Initializes interaction, registers the user, and optionally tracks referral codes. Displays main menu with commands and purchase links.
/purchase

Displays subscription purchase options with payment links. Users can buy keys to activate access.
/redeem {key}

Activates a subscription key. The bot validates key status (active, redeemed, invalid) and notifies both user and admin group on success or failure.
/checktime

Shows the user their remaining subscription time. If no active subscription, prompts them to purchase.
/call

Initiates a SIP call using the specified code (e.g., Paypal, Venmo). This triggers the OTP delivery through Asterisk SIP lines.
/cvv, /crypto, /amazon, /email, /bank, /live

Specialized commands for advanced OTP capture or scripts during calls.
/createscript, /scripts, /script, /customcall

Commands for users to manage and use custom call scripts.

Admin Commands

/generate {days} [referrer]

Create a new subscription key valid for the specified number of days, optionally linked to a referrer.
/deletekey {key}

Delete an existing subscription key.
/bulkcreatekey {amount} {days} [referrer]

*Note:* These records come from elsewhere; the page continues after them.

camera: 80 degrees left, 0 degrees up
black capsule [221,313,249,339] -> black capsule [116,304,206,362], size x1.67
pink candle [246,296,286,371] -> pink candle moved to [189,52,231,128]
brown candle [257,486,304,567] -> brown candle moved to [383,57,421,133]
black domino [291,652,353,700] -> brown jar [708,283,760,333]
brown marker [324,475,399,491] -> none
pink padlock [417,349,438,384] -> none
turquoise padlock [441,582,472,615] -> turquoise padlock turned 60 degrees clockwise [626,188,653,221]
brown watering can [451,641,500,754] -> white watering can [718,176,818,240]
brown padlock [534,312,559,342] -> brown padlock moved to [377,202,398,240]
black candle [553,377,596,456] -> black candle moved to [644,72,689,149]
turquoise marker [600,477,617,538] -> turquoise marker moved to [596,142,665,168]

Generate multiple subscription keys in bulk.
/keystat

Shows statistics about keys (partial code provided).

Subscription & Usage Enforcement

All users must redeem valid subscription keys to use call commands.
Usage stats and limits are tracked per user in MongoDB.
The bot automatically prevents users exceeding the configured max daily usage (e.g., MAX_DAILY_USAGE=700).
Admins receive notifications about key redemptions and system alerts in the admin group.
Calls are made through Asterisk with automatic fallback between SIP lines (c=a logic) to ensure successful OTP delivery.

🔜 Planned Features

Automated payment gateway integration to allow users to top-up their credits directly via the bot.
Enhanced analytics dashboard for usage monitoring.
Multi-language TTS support via Azure.
User-friendly web interface for managing SIP lines and settings.